Sonic hopes running more ads will get it back in franchisees’ good graces. The Oklahoma City-based, drive-in chain plans to increase its level of national cable ads to improve sales and, management hopes, encourage franchisees to start building again.
Sonic had an unbroken string of same-store sales increases for two decades until the recession ended that—a string based largely on its name recognition from a national cable campaign. Many operators have slowed or stopped developing in recent years since the company’s sales slump began in 2008. Yet same-store sales have been improving of late and its stock price rose 55 percent last year, among the best performances among restaurants on Wall Street.
Sustained sales improvement could get operators to build again. To sustain that improvement amid a tough environment, the company plans to increase the amount of national ads it runs. Last year, half of the company’s ad spending was on national cable TV. This year, it plans on devoting two-thirds of its ad budget on national cable. “Historically, the allocation of media spending has been an important component in driving same-store sales and new-store development,” CEO Cliff Hudson said.
Brentwood sells Pizza Hut franchisee
Brentwood Associates, the Los Angeles-based private equity group, has sold the 80-unit Pizza Hut franchisee Pacific Island Restaurants to another L.A. private equity group, Nimes Capital.
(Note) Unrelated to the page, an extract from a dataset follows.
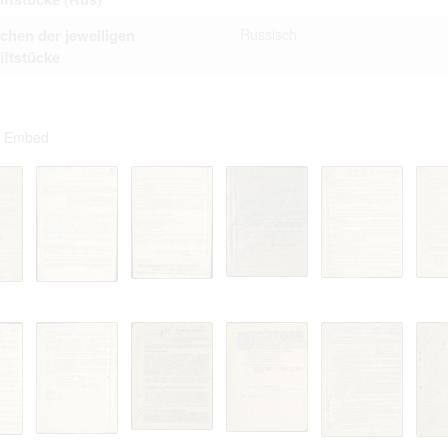
chen der jeweiligen
Russisch
iftstücke
Embed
Terms of the deal weren’t disclosed, but sales of franchisees in good markets have been brisk and have generated good prices recently. Pacific Island was founded in 1971 when Pizza Hut first moved to Hawaii. The company now owns Pizza Huts there and in Guam and Saipan, along with Taco Bell locations. Brentwood bought the company eight years ago, calling it “a very successful investment.”
Nimes is the Los Angeles-based private investment arm of Nazarian Enterprises. It specializes in companies in “high-value asset classes with strong management teams in businesses with higher barriers to entry.” Among its restaurant holdings: Unami Burger, a burger chain based in Costa Mesa, California. Nimes has invested in numerous businesses, including technology, manufacturing and real estate. Nazarian Enterprises was a lead, early-stage investor in Qualcomm.
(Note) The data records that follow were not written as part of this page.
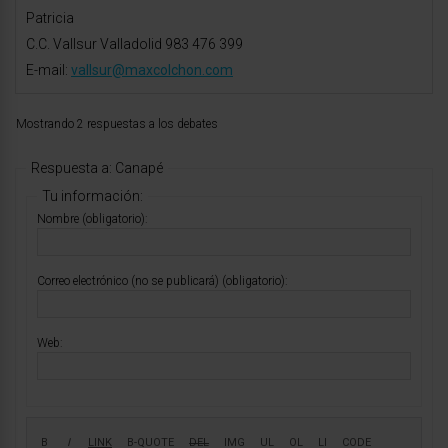
Patricia
C.C. Vallsur Valladolid 983 476 399
E-mail:
vallsur@maxcolchon.com
Mostrando 2 respuestas a los debates
Respuesta a: Canapé
Tu información:
Nombre (obligatorio):
Correo electrónico (no se publicará) (obligatorio):
Web:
Ruby Tuesday exits side businesses
J.J. Buettgen isn’t wasting time. The CEO of Maryville, Tennessee-based Ruby Tuesday, just two months into the job, is already making some big changes.
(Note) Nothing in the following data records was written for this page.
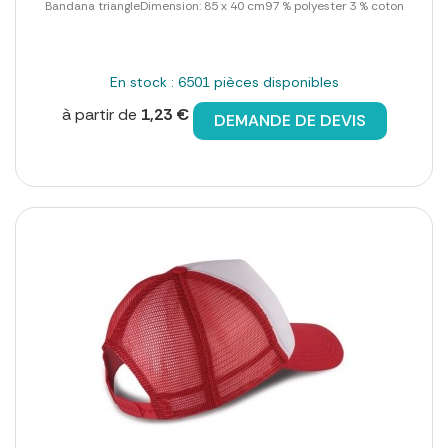
Bandana triangleDimension: 85 x 40 cm97 % polyester 3 % coton
En stock : 6501 pièces disponibles
à partir de
1,23 €
DEMANDE DE DEVIS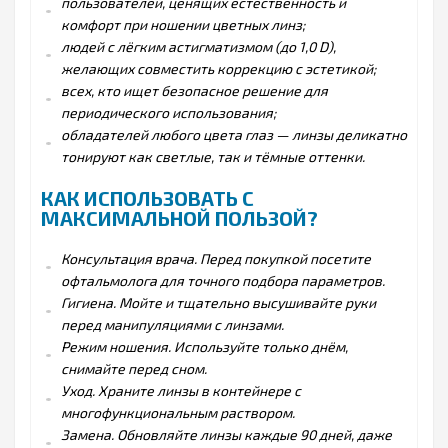
пользователей, ценящих естественность и
комфорт при ношении цветных линз;
людей с лёгким астигматизмом (до 1,0 D),
желающих совместить коррекцию с эстетикой;
всех, кто ищет безопасное решение для
периодического использования;
обладателей любого цвета глаз — линзы деликатно
тонируют как светлые, так и тёмные оттенки.
КАК ИСПОЛЬЗОВАТЬ С
МАКСИМАЛЬНОЙ ПОЛЬЗОЙ?
Консультация врача. Перед покупкой посетите
офтальмолога для точного подбора параметров.
Гигиена. Мойте и тщательно высушивайте руки
перед манипуляциями с линзами.
Режим ношения. Используйте только днём,
снимайте перед сном.
Уход. Храните линзы в контейнере с
многофункциональным раствором.
Замена. Обновляйте линзы каждые 90 дней, даже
In January, he said the company plans to exit some of the chain’s side businesses, notably its seafood concept Marlin & Ray’s. That 13-unit chain will be closed “immediately.” The company is also exiting its one Asian concept, Wok Hay, and is seeking a buyer for its two licensed Truffles Grill restaurants. The company is keeping its Lime Fresh fast-casual concept, but is closing two locations.
Buettgen said in a statement that “driving profitable same-restaurant sales at Ruby Tuesday is our first and most critical priority,” and that Marlin & Ray’s “is not an optimal conversion vehicle for us going forward.” The decisions will cost the company $16.9 million.
Buettgen is making a big break from the company’s previous CEO and founder, Sandy Beall, who spearheaded the creation and licensing of other brands as conversion vehicles for closed Ruby Tuesday locations.
New mini register from ShopKeep POS helps speed line
A new iPad mini register from ShopKeep POS is helping franchisors speed up the lines at their operations, according to the New York-based company and at least one user.
The mini register is designed to let merchants service customers when they walk in the door, says Jason Richelson, CEO and founder of ShopKeep POS. “Plus, it helps to make operations run more smoothly when lines get long.”
Priced at $49 per month, ShopKeep is aiming the product at quick-service restaurants that tend to get long lines during morning rush hour and lunchtime.
David Steingard, CEO of Laughing Man Coffee & Tea in New York, says the mini register improves customer relations. “We like our guests and we like to see them, so the most important thing for me is that we welcome them right away so they never feel like we are too busy for them,” he says. The iPad mini register allows staff to take orders further down the line, outside, or “where we need to.”